Roma – E’ trascorso un lustro da quel 13 marzo 2013 quando il collegio cardinalizio ha scelto Papa Francesco come nuovo pontefice. Il primo Papa latino americano. Il primo successore di Pietro argentino di origine italiana. Un Papa che ha voluto mettere subito al centro del suo apostolato i poveri e i profughi e rifugiati. L’8 luglio dello stresso anno, sceglie Lampedusa come prima tappa del suo pontificato per ringraziare la popolazione, la parrocchia per “l’esempio di solidarietà e di accoglienza” e per “risvegliare le nostre coscienze” al senso della “responsabilità fraterna” sulla drammatica situazione dei rifugiati. “A Lampedusa ho incontrato da vicino la sofferenza di coloro che, a causa delle guerre o della miseria, si avviano verso l’emigrazione in condizioni spesso disperate. A Lampedusa ho visto l’encomiabile testimonianza di solidarietà di tanti che si prodigano nell’opera di accoglienza”, ha detto successivamente ricordando quel viaggio.
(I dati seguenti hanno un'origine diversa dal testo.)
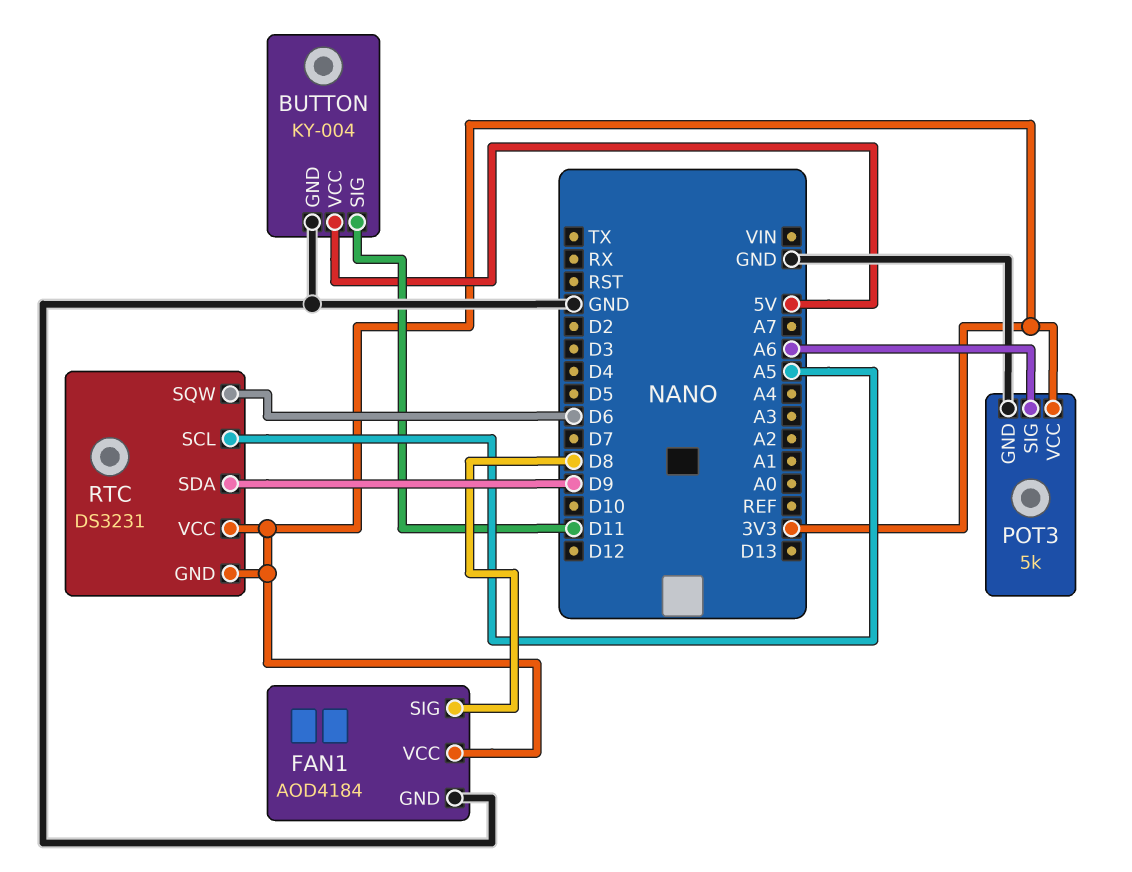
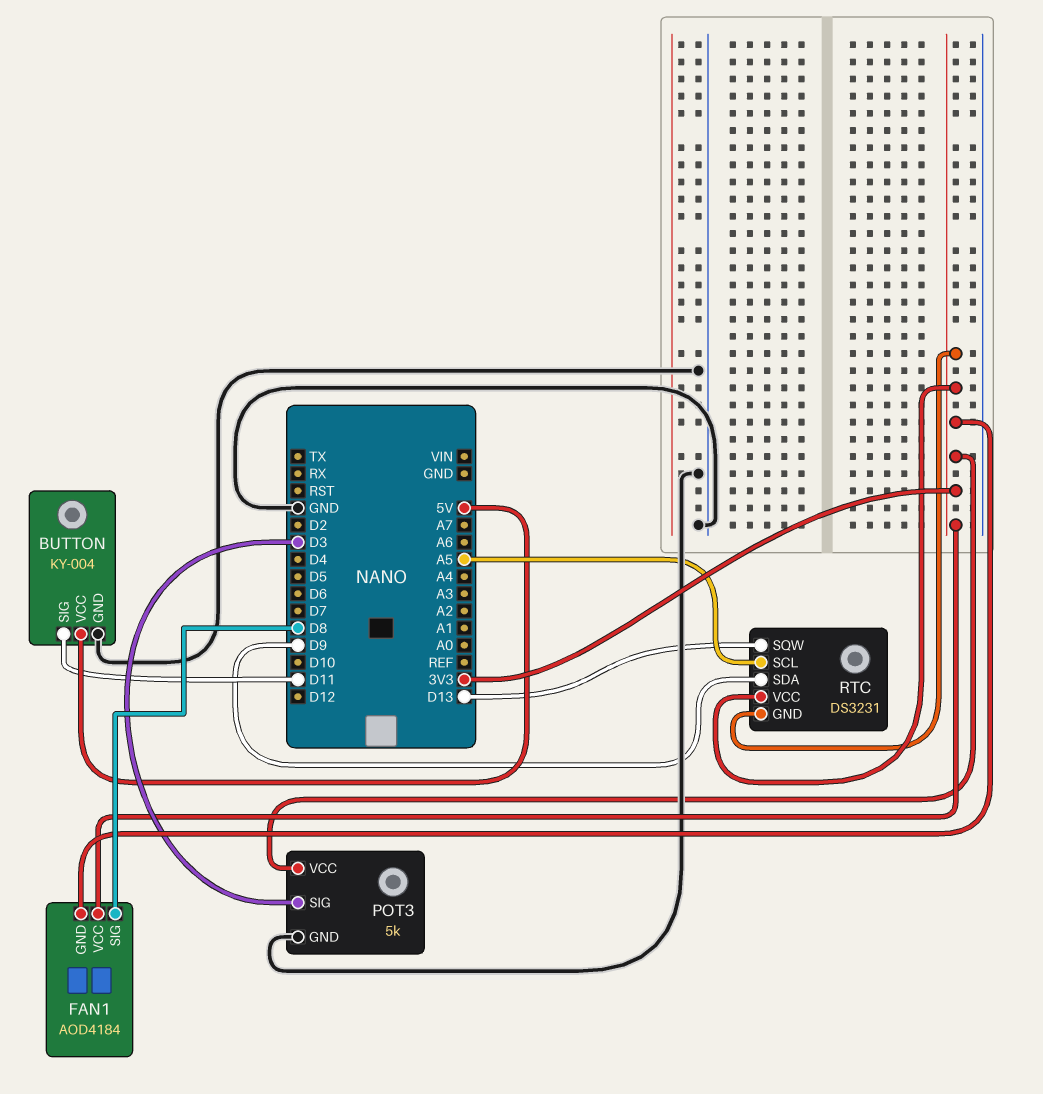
FAN1 pin GND: GND -> 3V3
POT3 pin SIG: A6 -> D3
RTC pin SQW: D6 -> D13

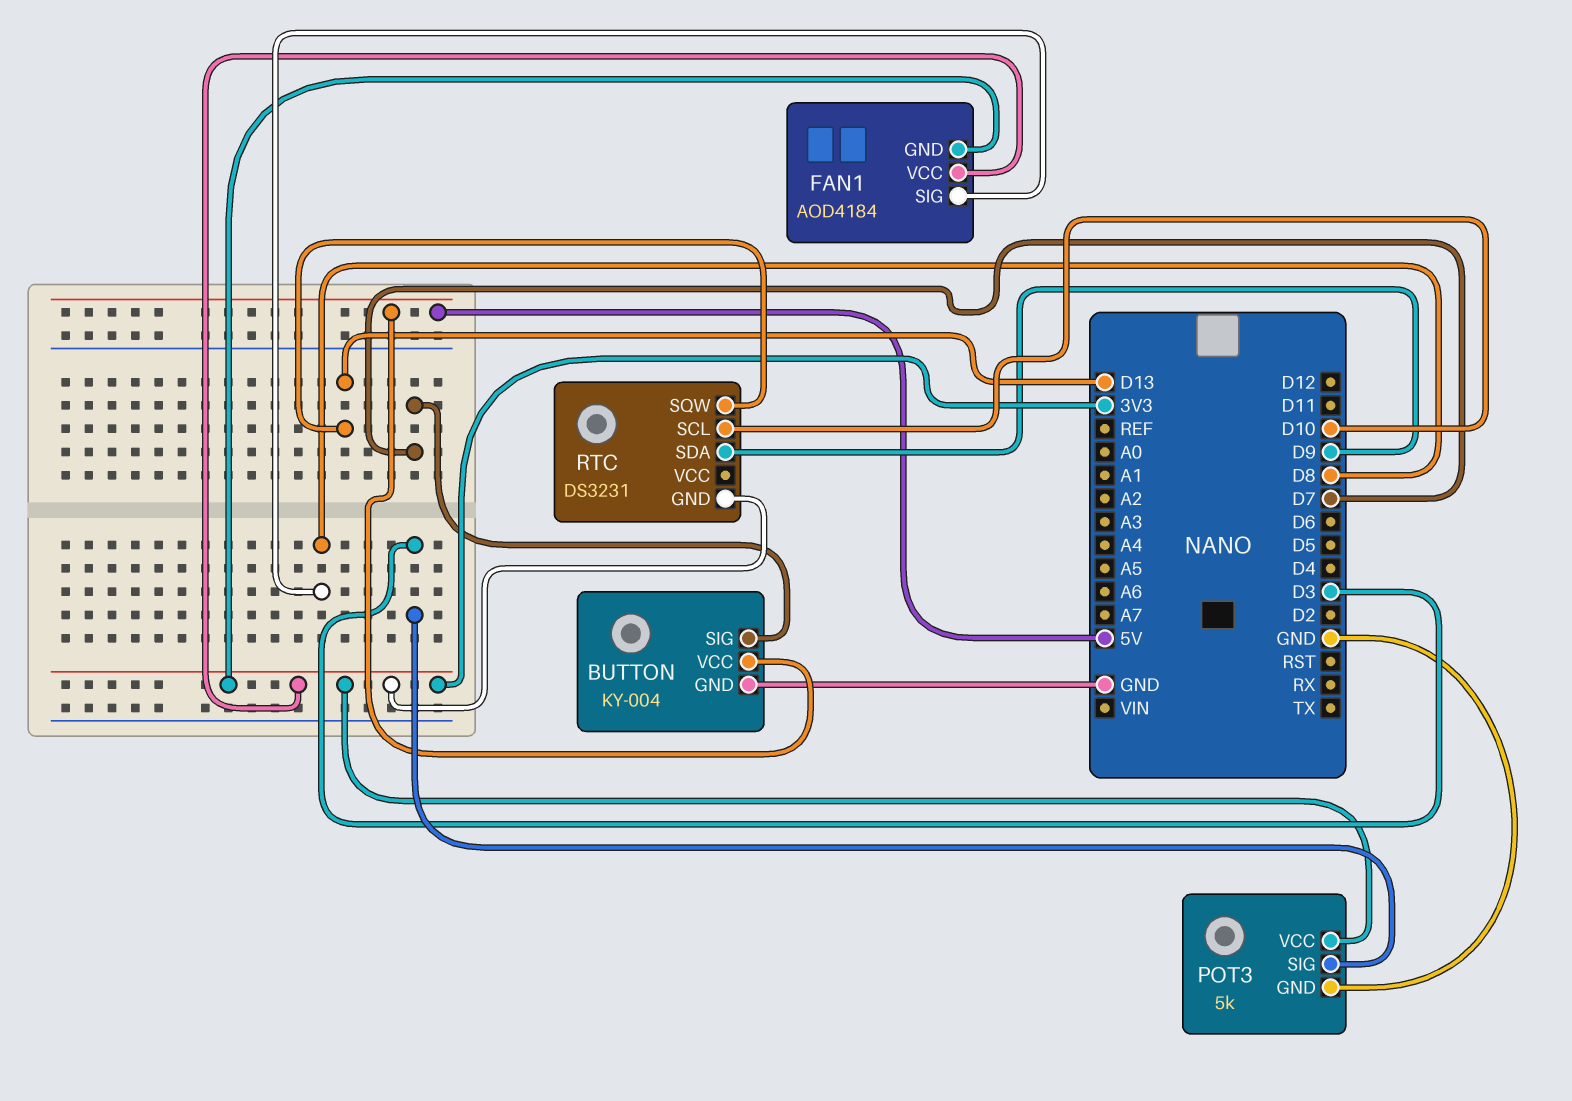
BUTTON pin SIG: D11 -> D7
RTC pin SCL: A5 -> D10
RTC pin VCC: 3V3 -> none

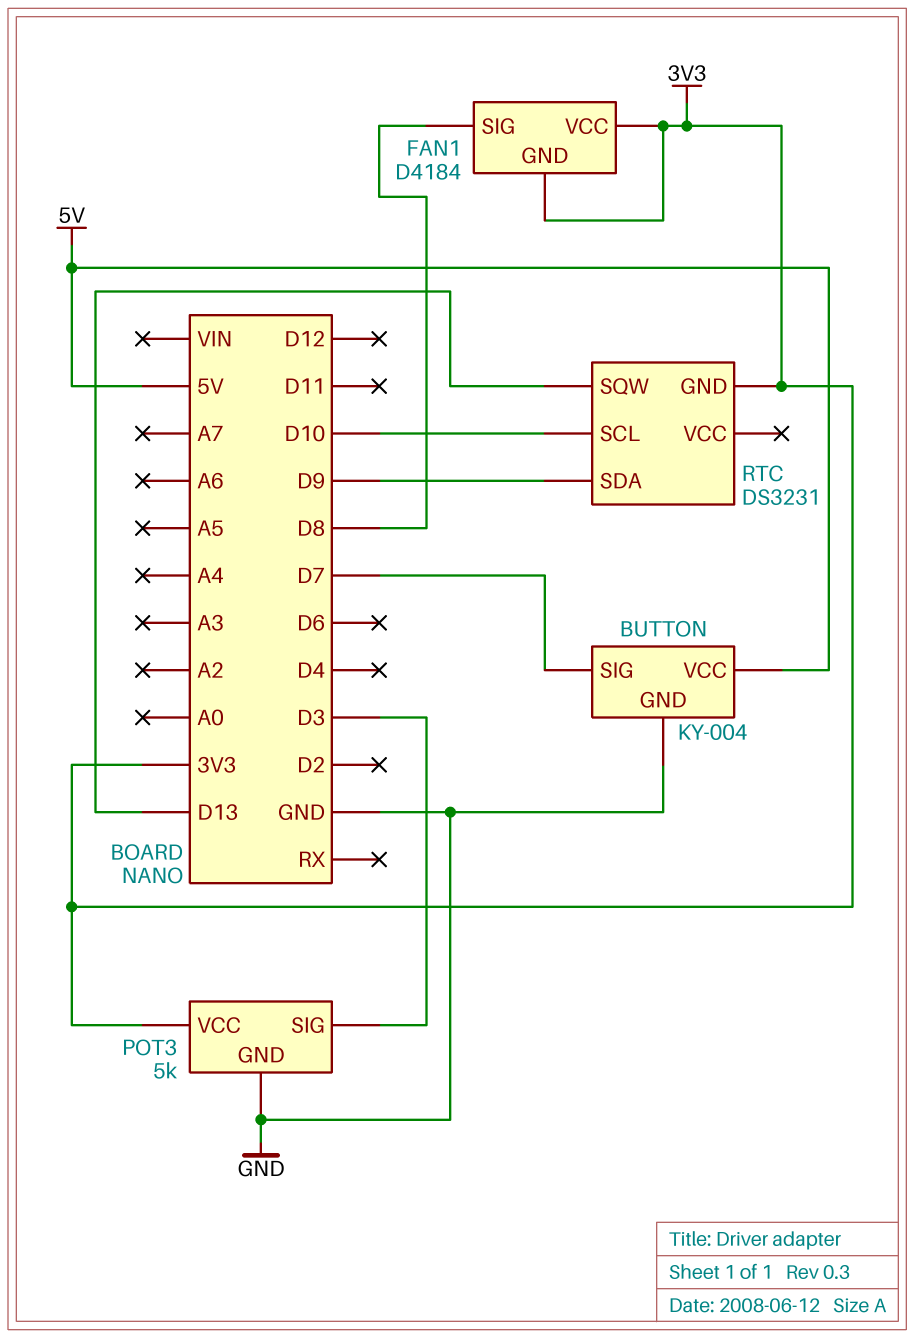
FAN1: AOD4184 -> D4184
E ancora ha visitato il Centro Astalli di Roma, l’isola di Lesbo, centri di accoglienza: tutte tappe che dimostrano la sua attenzione ai volti e alle storie dei migranti e rifugiati.
Nella sua esortazione apostolica “Evangelii gaudium” ha posto ancora una volta l’attenzione al dramma dei migranti coniugandola con la tratta degli esseri umani, lo sfruttamento sessuale e lavorativo, anche dei bambini, condannando ogni forma e struttura di esclusione sociale e sfruttamento: “tutto ciò – scrive il Papa – non può continuare, costituisce una grave violazione dei diritti umani delle vittime e una offesa alla loro dignità”.
La Fondazione Migrantes, organismo pastorale della CEI, assicura al Pontefice la preghiera costante e assidua di tutte le comunità straniere nel nostro Paese, delle comunità Rom, Sinti, dello Spettacolo Viaggiante e delle varie comunità di italiani all’estero.